Cisco Firepower devices utilize Security Intelligence Feeds as a critical mechanism for enhancing network-wide threat protection. Security Intelligence Feeds allow Firepower appliances to share and receive information about known malicious indicators, including IP addresses, domains, URLs, and file hashes, across all managed devices within an enterprise. This capability is essential for maintaining a proactive security posture because it enables real-time synchronization of threat intelligence. When a single Firepower device detects malicious activity, such as a command-and-control attempt, phishing domain access, or malware communication, this information is immediately propagated to all other connected devices.

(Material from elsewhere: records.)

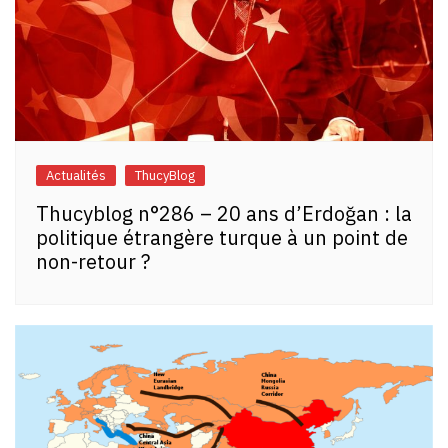
Actualités
ThucyBlog
Thucyblog n°286 – 20 ans d’Erdoğan : la
politique étrangère turque à un point de
non-retour ?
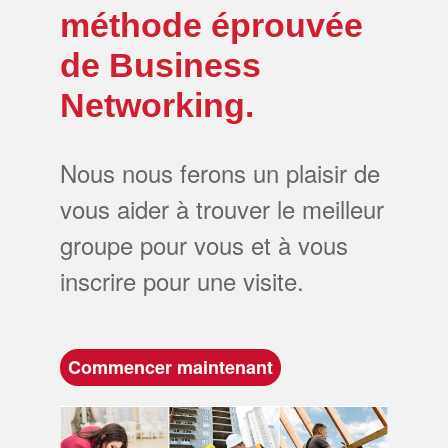
méthode éprouvée
de Business
Networking.
Nous nous ferons un plaisir de
vous aider à trouver le meilleur
groupe pour vous et à vous
inscrire pour une visite.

As a result, the network responds collectively to emerging threats, rather than relying solely on individual device detection.

This real-time threat correlation ensures that malicious activity is blocked consistently across the entire environment. For example, if one branch office Firepower device detects a suspicious IP address attempting to communicate with internal systems, the Security Intelligence Feed automatically updates other devices in headquarters, remote offices, and data centers. These devices can then preemptively block the same IP, preventing lateral movement, data exfiltration, or further exploitation. The speed and coordination provided by Security Intelligence Feeds reduce response times significantly compared to manual threat intelligence updates, enabling organizations to contain attacks before they escalate.

Other Firepower policy mechanisms, while important for security enforcement, do not provide this type of cross-device synchronization. Access Control Policies define which traffic is allowed or denied on a single device based on rules and criteria, but they do not share threat intelligence with other devices. Intrusion Policies are designed to detect and block attacks locally, applying signature-based or behavioral intrusion prevention rules, but they operate independently on each device. URL Filtering controls access to specific websites based on category or reputation, providing localized protection but not cross-device coordination.

Security Intelligence Feeds are correct because they integrate threat intelligence with enforcement in a coordinated manner, allowing multiple devices to act collectively to mitigate threats. By automatically propagating updates about malicious entities across all Firepower devices, organizations achieve a synchronized, enterprise-wide defense. This approach enhances the overall security posture, reduces the risk of undetected lateral threats, and ensures that responses to attacks are both rapid and consistent. Security Intelligence Feeds exemplify a modern, dynamic approach to network security, leveraging centralized intelligence for distributed enforcement, which is essential in today’s increasingly complex and fast-moving threat landscape.